I only know this because I was listening to the classic rock station on the drive home tonight, and the deejay was playing a set of Stevie Ray Vaughan, followed by an excruciatingly boring outro that tried to draw parallels between his death and Buddy Holly's, but only succeeded in making me want to run my car into a telephone pole.
Honestly, reading from the original NTSB accident investigation report from the helicopter crash would have been more appealing.
Anyway, I've always remembered that he died in August of 1990. This is because the summer of 1990...
(Hrm. Just a moment. I must be losing my memory. 1990 was my freshman/sophomore summer, but I could have sworn he died the summer before I started college, which was also the summer I was working at the B. Dalton's Booksellers at Menlo Park Mall -- before they rebuilt it, all fancy-like. It was also the summer I crashed my Mom's -- later to be my -- car into the Exit 135 traffic circle during a light summer drizzle.

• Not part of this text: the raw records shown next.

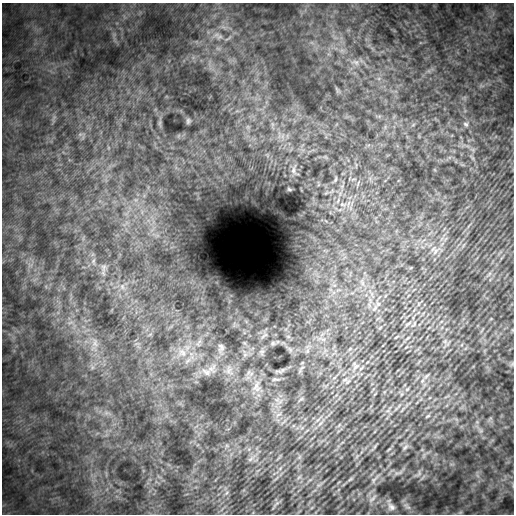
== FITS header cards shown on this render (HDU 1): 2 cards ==
NAXIS1  =                  512
NAXIS2  =                  512

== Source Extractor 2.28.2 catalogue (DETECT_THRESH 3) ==
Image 512 x 512 px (HDU 1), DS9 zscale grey, 1 PNG px = 1 image px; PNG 516 x 516 px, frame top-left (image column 1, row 512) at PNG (2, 3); no overlay
Background 1960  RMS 260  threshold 767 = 3 sigma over >= 5 px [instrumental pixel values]
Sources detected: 49; all 49 listed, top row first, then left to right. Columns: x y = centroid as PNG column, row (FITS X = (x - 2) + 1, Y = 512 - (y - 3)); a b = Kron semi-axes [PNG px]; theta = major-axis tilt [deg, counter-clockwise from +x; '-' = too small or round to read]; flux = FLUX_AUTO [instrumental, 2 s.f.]
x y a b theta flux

Now that I do some thinking and a little research, I realize that I am completely wrong. I guess I always associated all things SRV with that summer, because that's when In Step came out. Which I owned -- on cassette, of course. The malleability and fallibility of memory, I guess.)
Whatever else I was doing that summer, I had the theoretical opportunity in July to go see Stevie Ray Vaughan play at the Garden State Arts Center (it now has some hideously corporate name), which was barely a half hour away.
For whatever reason, I said, nah, I'll catch him some other time. I probably had a unbreakable prior commitment to furious masturbation or something.
The next month, of course, he was dead.
I'm not sure if there's a deeper moral of the story, other than to say: If you get a chance to see a good show, go.